Chris Smith, Scottish Big Cats
The tracks with a 10 p piece for scale
The gait with a 10 p piece for scale
Thanks Chris: Here are four jpg's of the tracks: two close-ups of prints, two to show the gait.
They all lay along one line, clearly the same animal.
The tracks were close to the road where I sighted the animal the night before.
There is a (mostly pine) forest four hundred yards away. On the other side of the road, where the tracks appear to be heading, there are fields, patches of woodland and then a large forest about half a mile away.
The coin in the photos is a ten pence piece, the red markings are spaced at one-inch apart.
I hope this is enough information for a positive identification. The pictures were taken with a cheap digital camera, so this is as much detail as we can get.
Thanks for your help.
I would have to say, based on my limited ability in identifying tracks, these are most probably dog. Claw marks are sometime seen in feline tracks but whenevever they are, the pads will be plainly separated. In the case with these tracks, the pads are closer together. The pads also seem somewhat tapered as opposed to rounded shape of feline pads.

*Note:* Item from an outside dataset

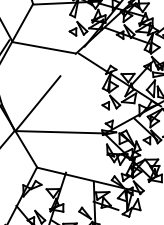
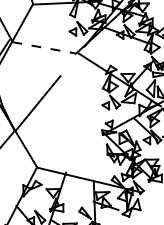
line at (43, 47): solid -> dashed
line at (61, 132): present -> none
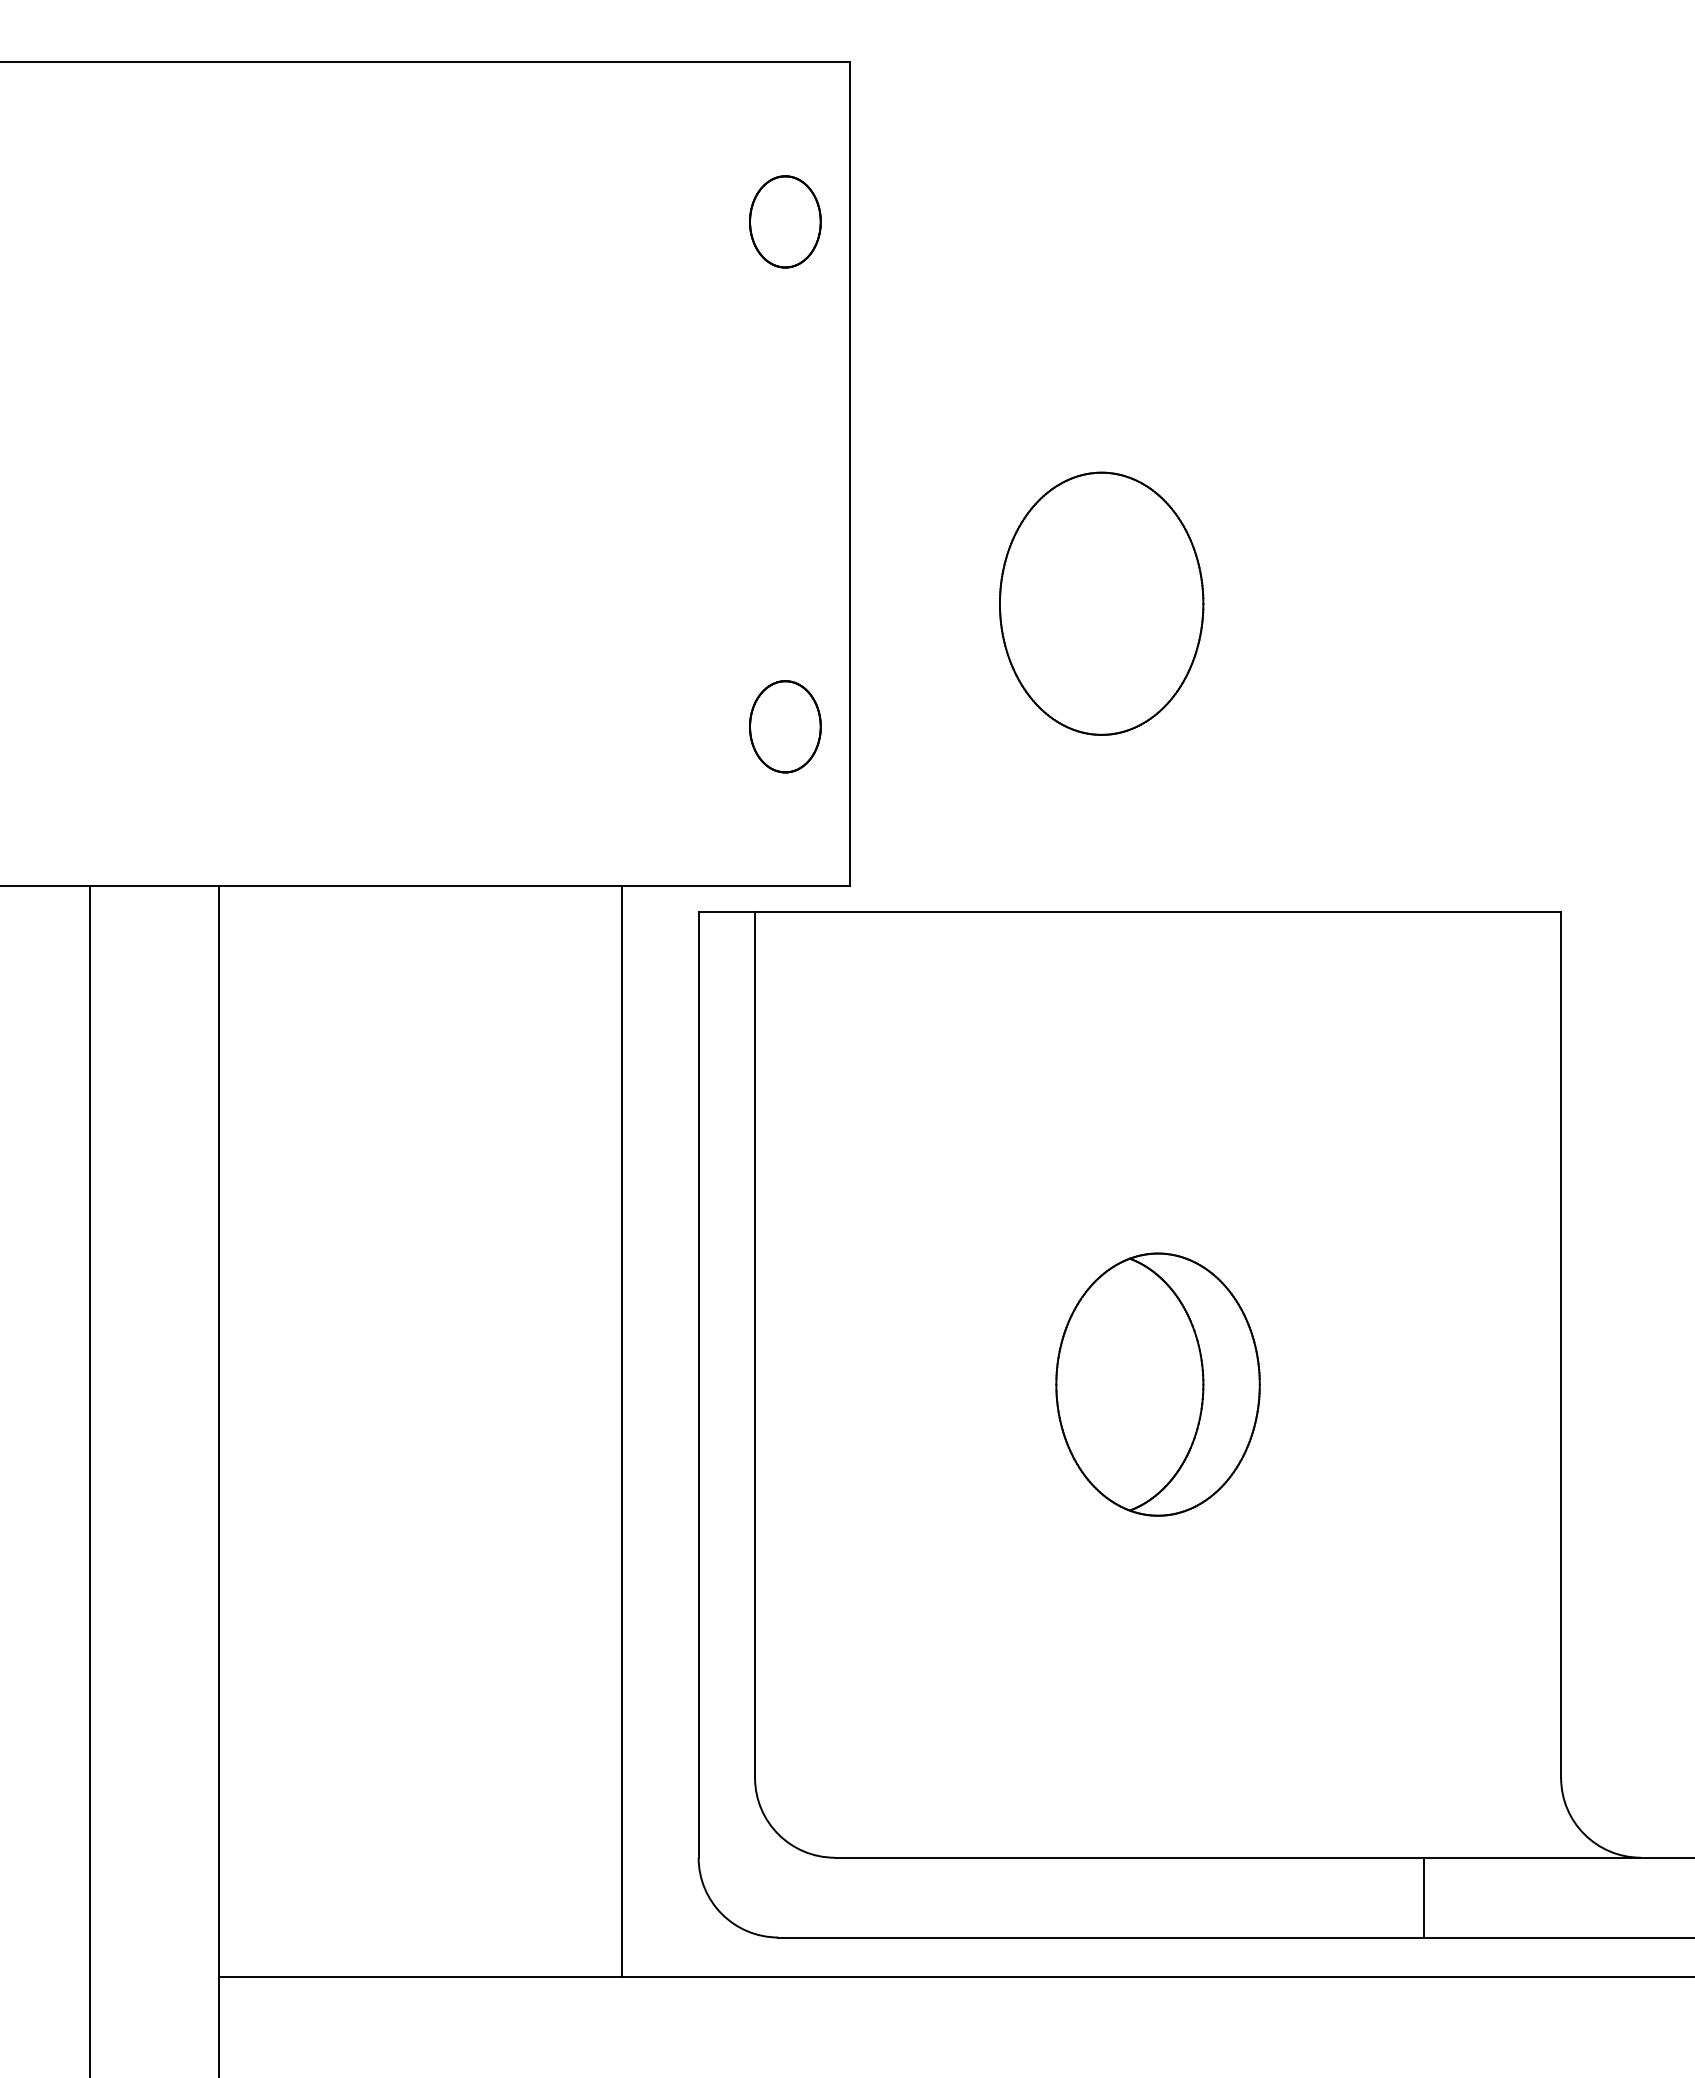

Ben Willis, Scottish Big Cats
Bobcat tracks in mud
Detail of bobcat tracks in mud showing claw marks
The images above might be helpful to anyone intersted in indentifying feline tracks.
I photographed these tracks and some others at a small pond near my home. These particular ones are bobcat, but they are typical of the cougar and all lynx species when stalking prey. In order to maintain quietness and stealth, the cat steps in the same spot from front to rear. Whenever these type double-tracks are seen, they are almost assuredly those of a feline.
On a soft substrate such as sand or mud occasionally the claws are often seen within the tracks. As the mud pushes upward between the pads, the claws are extended much the same as when we hold and press against our domestic cat's paws.
Thanks, Chris, for getting back to me. I'll have a look at the URL immediately.
Personally, I am convinced that the tracks are not a dog, but as I said, I don't know a lot about tracks.
However, I do a bit of graphic work, as does my friend Steve, and we scanned in tracks from a book and tried to match them against the photos. No native animal matched, and the dog definitely didn't.
However, the lynx tracks matched to perfection: the gait, the pawprints, and most tellingly, the markings in the centre of each pawmark.
You probably all have other things to occupy you, but I would be happy to send the comparison shots if anyone feels there is any point in seeing them.
All the best
I have looked at the website, and, not having seen the photos for a few weeks, I did notice the pointed look to some of the pad marks, which does tend to suggest a dog.
On the other hand, there are places in my photos where the tracks are plainly superimposed one upon the other, so that the beast appears to have six or seven 'toes', and I note Ben Willis' comments, 'almost assuredly a feline.'
Of course, I recognise that I would be delighted to be fully convinced that there is a lynx in the neighbourhood - whereas I'd be disappointed to find out that it was just a dog. Nevertheless, taking this bias into account, I remain sure (about 85% !) that what I saw was a lynx.